In Chapter 14 of his Biographia Literaria, Coleridge brings up one of his most famous dicta, the "willing suspension of disbelief . . . which constitutes poetic faith." I was watching a movie the other day on DVD. It's not a great movie, but it's entertaining enough in its own way. It's one of those movies that explores a man in freakish and cruel control of a woman - in this case a husband who imprisons his wife on a secluded island in a wilderness somewhere. The movie is Devil's Pond (2003) and it stars Kip Pardue (as the husband) and Tara Reid (as the wife). The blurb on the back of the DVD says this:
"What starts out as a romantic honeymoon getaway soon turns into a nightmare when [the wife] finds out that her new husband has no plans of ever letting her go. Trapped on a deserted island with no communication to the outside world, [the wife] realizes that only one of them will make it off the island alive!"
I don't think I'll spoil the movie for you (if so, sorry about that) when I tell you that, of course, after immense and at times bloody struggles it's the wife who manages to escape - and this is also what we as viewers ardently desire and long for. For most of the movie all we see is the two of them, alone on this deserted island. So where does the "suspension of disbelief" and that famous "poetic faith" come into the picture? Well, as you know (if you have ever had the pleasure of watching a movie on a DVD), these disks have a lot more on them than just the movie itself. Like a behind-the-scenes account of how a given movie was made. It's when I watched that part of this particular DVD that the idea of the "suspension of disbelief" and the "poetic faith" that it constitutes popped into my head. When I watched this part of the DVD, all my "illusions" got busted. The couple was not alone on that island. In fact, there were more people there than I thought that small island could possibly accommodate. No need to list them all. The director was there as well as the whole "motley crew," including stunt doubles.
After I had finished watching this part of the DVD, I had decided to watch the movie itself again. I wanted to see if I could still watch the movie as if by some magic I was merely witnessing events that were actually happening and that only I could see. For isn't this what happens when we watch a movie by ourselves? Even if we watch it in a theater, don't we feel that we are allowed to see something that's actually happening right in front of our eyes? Indeed, we allow ourselves the pleasure of the illusion that is always already created by a whole bunch of people behind the scenes. We see happenings that are made up, that are fictitious, and that are made up slowly by a whole bunch of people. (And, of course, we really know this behind, as it were, our own scenes.)
But doesn't this also happen when we are reading a novel? We don't think about how the story of the novel was made up. We just get into it and "see" what happens in it just by reading the words on the page in front of us. We don't think about the fact that a given writer wrote those words - on paper in the old days, on a computer's keyboard these days.
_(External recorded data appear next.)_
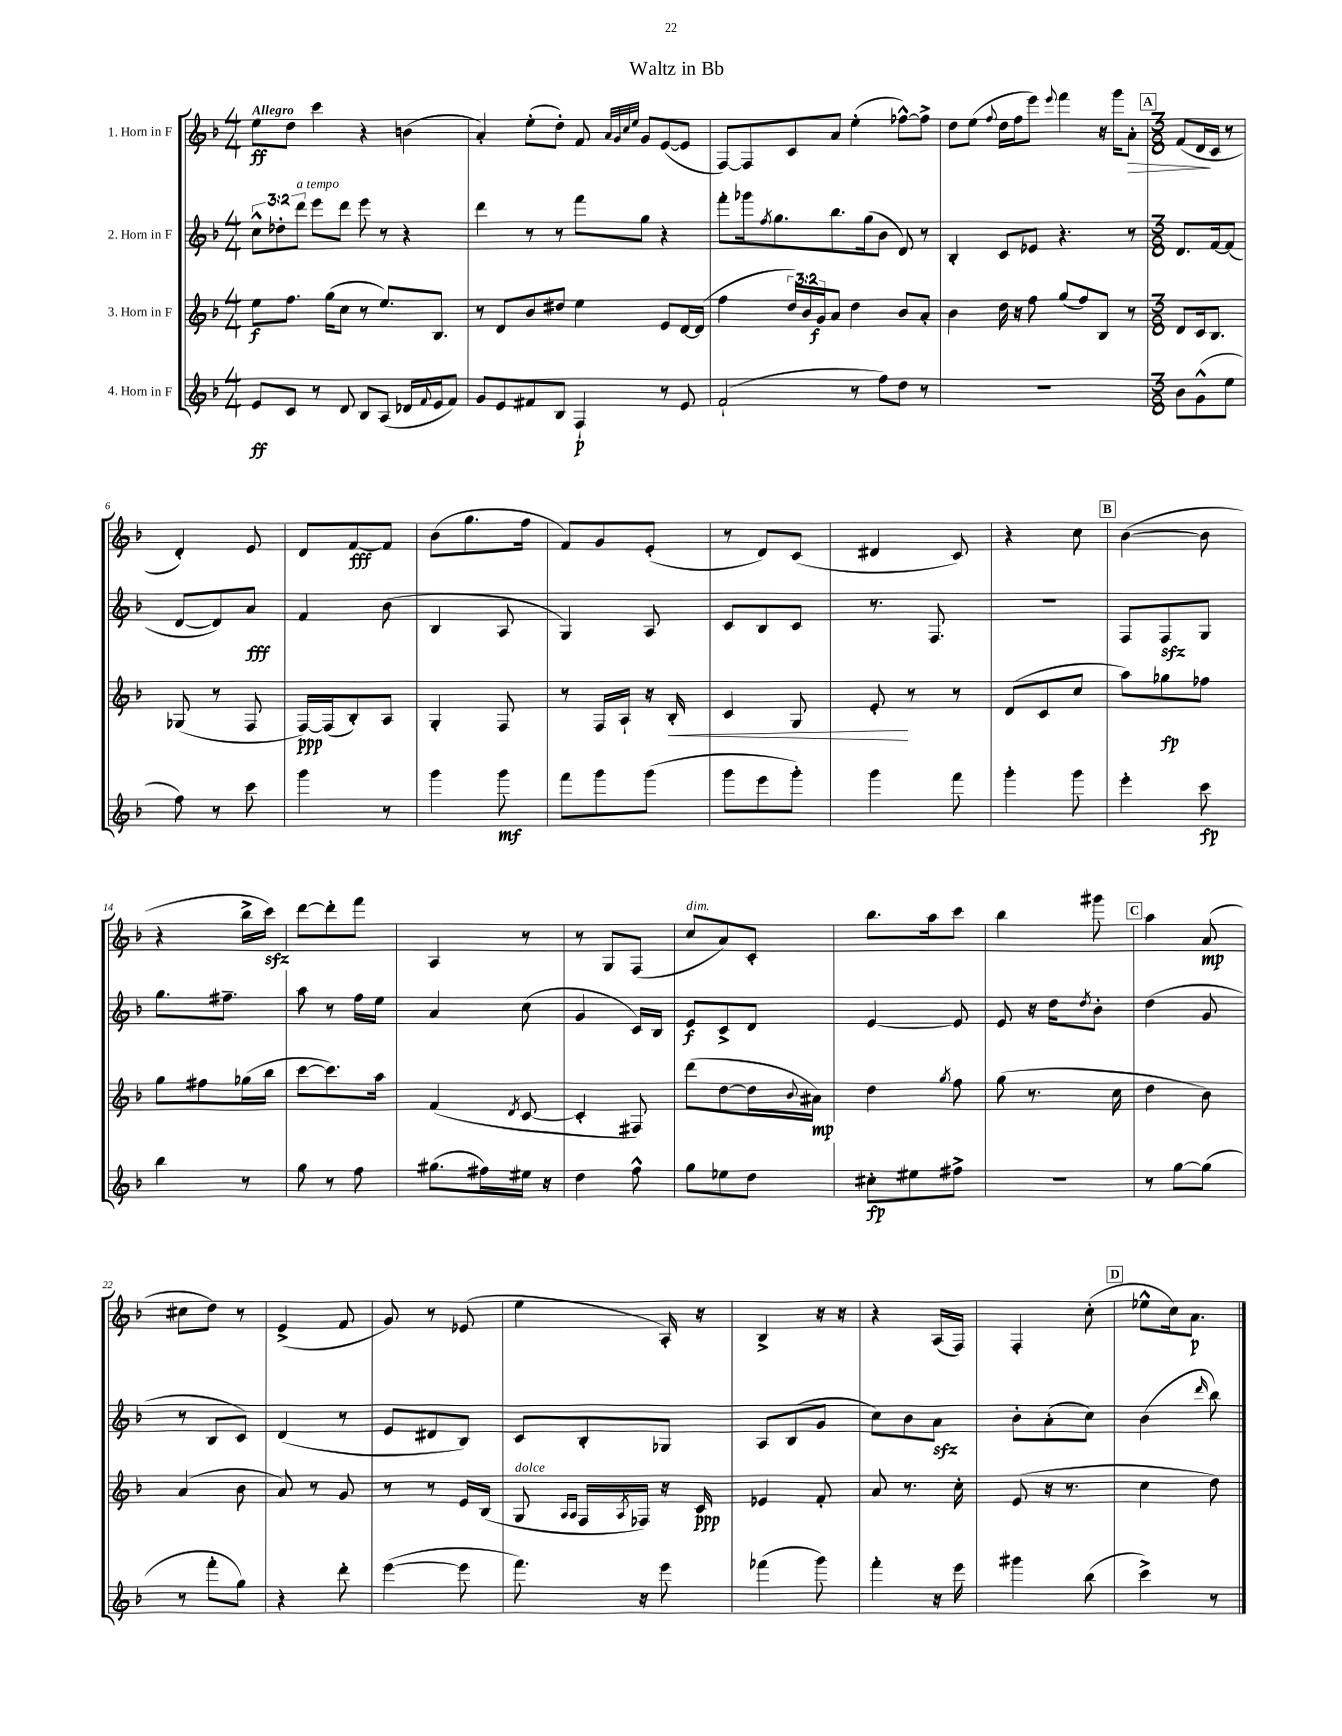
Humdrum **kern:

**kern	**kern	**kern	**kern
*staff4	*staff3	*staff2	*staff1
*clefG2	*clefG2	*clefG2	*clefG2
*k[b-]	*k[b-]	*k[b-]	*k[b-]
*M4/4	*M4/4	*M4/4	*M4/4
8e	8ee	12cc^^	8ee
.	.	12dd-'	.
8c	8.ff	.	8dd
.	.	12ddd	.
8r	.	8eee	4ccc
.	(16gg	.	.
8d	8cc	8ddd	.
8B-	8r	8eee	4r
(8A	8.ee)	8r	.
16d-	.	4r	(4b
8qqf	.	.	.
16e	8.B-	.	.
8f)	.	.	.
=	=	=	=
8g	8r	4ddd	4a')
8e	8d	.	.
8f#	8b-	8r	(8ee'
8B-	8dd#	8r	8dd')
4F`	4ee	8fff	8f
.	.	.	32qqa
.	.	.	32qqg
.	.	.	32qqcc
.	.	.	32qqee
.	.	8gg	8g
8r	8e	4r	([8e
8e	[16d	.	8e]
.	(16d]	.	.
=	=	=	=
(2f`	4ff	8fff'	[8F)
.	.	16ggg-	8F]
.	.	8qff	.
.	.	8.gg	.
.	24dd)	.	8c
.	24b-	.	.
.	24g	.	.
.	8a	8.bb-	8a
8r	4dd	.	(4ee'
.	.	(16gg	.
8ff)	.	8b-	.
8dd	8b-	8d)	[8ff-^^)
8r	8a'	8r	8ff-^]
=	=	=	=
1r	4b-	4B-'	8dd
.	.	.	(8ee
.	.	.	8qqff
.	16dd	8c	16dd
.	16r	.	16ff
.	8ff	8e-	8eee)
.	.	.	8qqeee
.	(8gg	4.r	4fff
.	8ff)	.	.
.	8B-	.	16r
.	.	.	16ggg
.	8r	8r	8a'
=	=	=	=
*M3/8	*M3/8	*M3/8	*M3/8
8b-	8d	8.d	(8f
(8g^^	16c	.	16d
.	8.B-	[16f	16c
8ee	.	(8f]	8r
=	=	=	=
8ff)	(8G-	[8d	4d')
8r	8r	8d])	.
8ccc	8F	8a	8e
=	=	=	=
4ggg	[16F)	4f	8d
.	(16F]	.	.
.	8B-')	.	[8f
8r	8A	(8b-	8f]
=	=	=	=
4ggg	4G'	4B-	(8b-
.	.	.	8.gg
8ggg	8F	8A	.
.	.	.	16ff
=	=	=	=
8fff	8r	4G)	8f)
8ggg	16F	.	8g
.	16A`	.	.
(8ggg	16r	8A	(8e'
.	16B-'	.	.
=	=	=	=
8ggg	4c	8c	8r
8eee	.	8B-	8d)
8ggg')	8G	8c	(8c
=	=	=	=
4ggg	8e'	8.r	4d#
.	8r	.	.
.	.	8.F	.
8fff	8r	.	8c)
=	=	=	=
4ggg'	(8d	4.r	4r
.	8c	.	.
8ggg	8cc	.	8cc
=	=	=	=
4eee'	8aa)	8F	([4b-
.	8gg-	8F	.
8ccc	8ff-	8G	8b-]
=	=	=	=
4bb-	8gg	8.gg	4r
.	8ff#	.	.
.	.	8.ff#~	.
8r	(16gg-	.	16bb-^
.	16bb-	.	16ccc)
=	=	=	=
8gg	[8ccc	8aa	[8ddd
8r	8.ccc])	8r	8ddd']
8ff	.	16ff	8fff
.	16aa	16ee	.
=	=	=	=
(8.gg#	(4f	4a	4A
16ff#)	.	.	.
.	8qd	.	.
16ee#	[8c	(8cc	8r
16r	.	.	.
=	=	=	=
4dd	4c']	4g	8r
.	.	.	8G
8ff^^	8F#)	16c)	(8F
.	.	16B-	.
=	=	=	=
8gg	(8ddd	8e	8cc
8ee-	[8dd	8c^	8a)
8dd	16dd]	8d	8c'
.	8qqb-	.	.
.	16a#)	.	.
=	=	=	=
8cc#'	4dd	[4e	8.bb-
8ee#	.	.	.
.	.	.	16aa
.	8qgg	.	.
8ff#^	8ff	8e]	8ccc
=	=	=	=
4.r	(8gg	8e	4bb-
.	8.r	16r	.
.	.	16dd	.
.	.	8qdd	.
.	.	8b-'	8ggg#
.	16cc	.	.
=	=	=	=
8r	4dd	(4dd	4aa
[8gg	.	.	.
(8gg]	8b-)	8g	(8a
=	=	=	=
8r	(4a	8r	8cc#
8fff'	.	8B-	8dd)
8gg)	8b-	8c)	8r
=	=	=	=
4r	8a)	(4d	(4e^
.	8r	.	.
8ddd'	8g	8r	8f
=	=	=	=
([4eee	8r	8e	8g)
.	8r	8d#	8r
8eee]	16e	8B-)	(8e-
.	(16B-	.	.
=	=	=	=
8.fff)	8G	8c	4ee
.	16qqA	.	.
.	16qqA	.	.
.	16F	8B-'	.
.	8qA	.	.
16r	16F-)	.	.
8eee	16r	8G-	16A')
.	16c	.	16r
=	=	=	=
(4fff-	4e-	8A	4B-^
.	.	(8B-	.
8ggg)	8f'	8g	16r
.	.	.	16r
=	=	=	=
4fff'	8a	8cc)	4r
.	8.r	8b-	.
16r	.	8a	(16A
16eee	16cc'	.	16F)
=	=	=	=
4ggg#	(8e	8b-'	4F'
.	16r	(8a'	.
.	8.r	.	.
(8bb-	.	8cc)	(8cc'
=	=	=	=
4ccc^)	4cc	(4b-	8ee-^^
.	.	.	16cc)
.	.	.	8.a
.	.	16qqddd	.
8r	8dd)	8bb-)	.
==	==	==	==
*-	*-	*-	*-
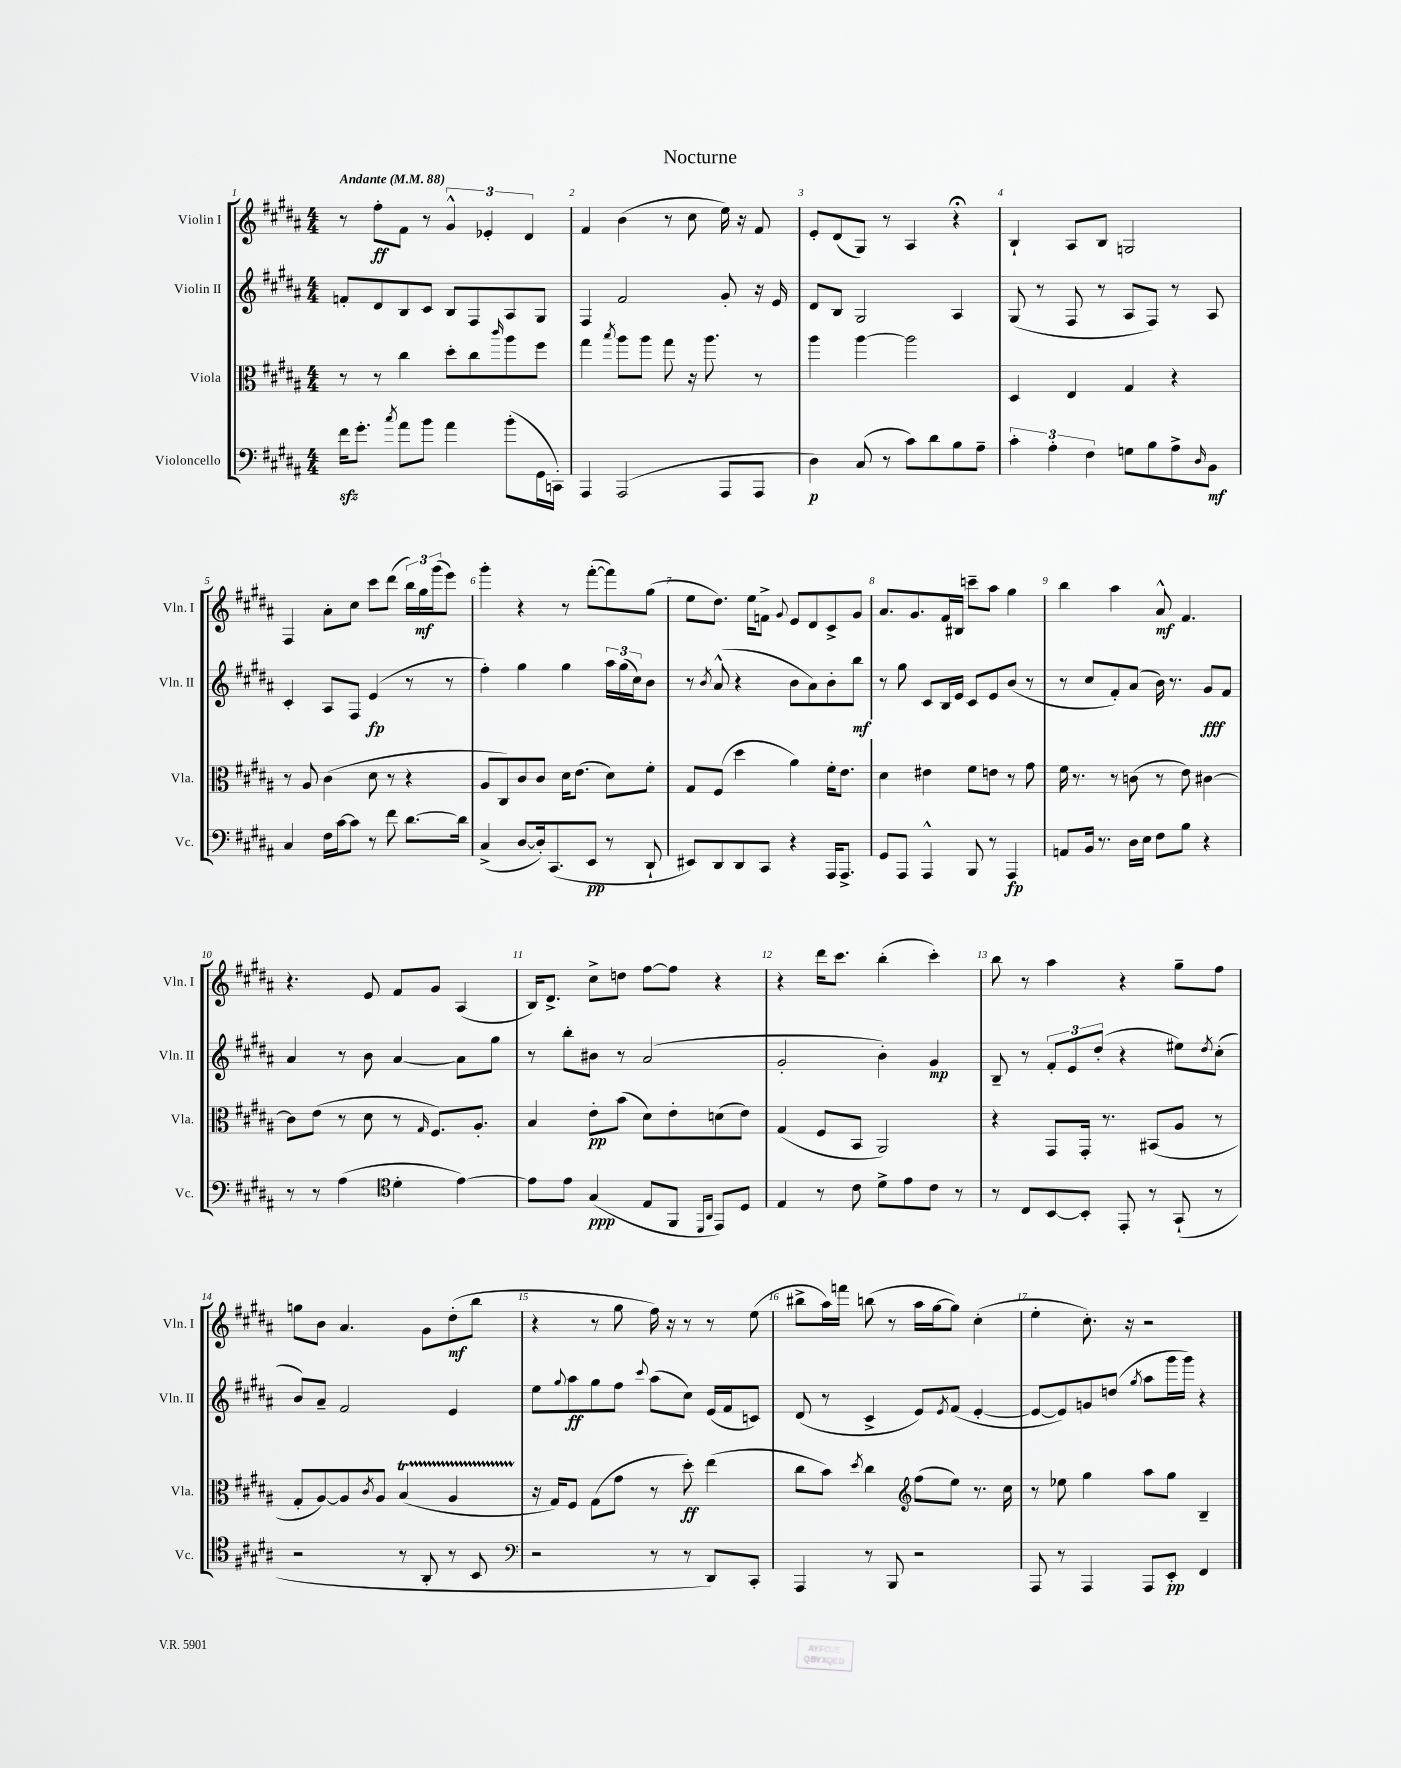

And if we are reading a physical book, we don't stop to reflect on the fact that it had gone through its own "motley crew" before it became a physical book. Like an editor and a copy editor, and then the printer and the binder, etc.
Coleridge was simply giving verbal expression to something that we as human beings are apparently wired for: the capacity to overlook the making of a movie or a book in order to just see the story unfold, and to believe that what we are seeing is really happening right then and there. This is just one of the miracles of the human mind. According to one scientist, Robert A. Burton, M.D., "[e]ach neuron's DNA provides general instructions for how a cell operates and relates to other cells; it does not provide instructions for logic, reason, or poetry. And yet, out of this mess of cells comes Shakespeare and Newton. Consciousness, intentionality, purpose, and meaning all emerge from the interactions between billions of neurons that do not contain these elements." [The quote is from Dr. Burton's On Being Certain: Believing You Are Right Even When You Are Not (New York: St. Martin's Press: 2008)]
It doesn't take much reading between the lines to see that the mind is somehow more than the brain, that it's a case where the whole is greater than the sum of its parts. Yet the mind, according to scientific consensus, is nothing more than what's generated by the brain and its billions of neurons. We can only wonder at what appears to be nothing short of a miracle. Ah, that "willing suspension of disbelief . . . which constitutes poetic faith" is alive and well, as long as we ourselves stay alive and well. And one of the ways in which we may enjoy this miracle of the human mind is by watching movies or reading novels or poems. Isn't this just incredible? Yet don't we believe it anyway?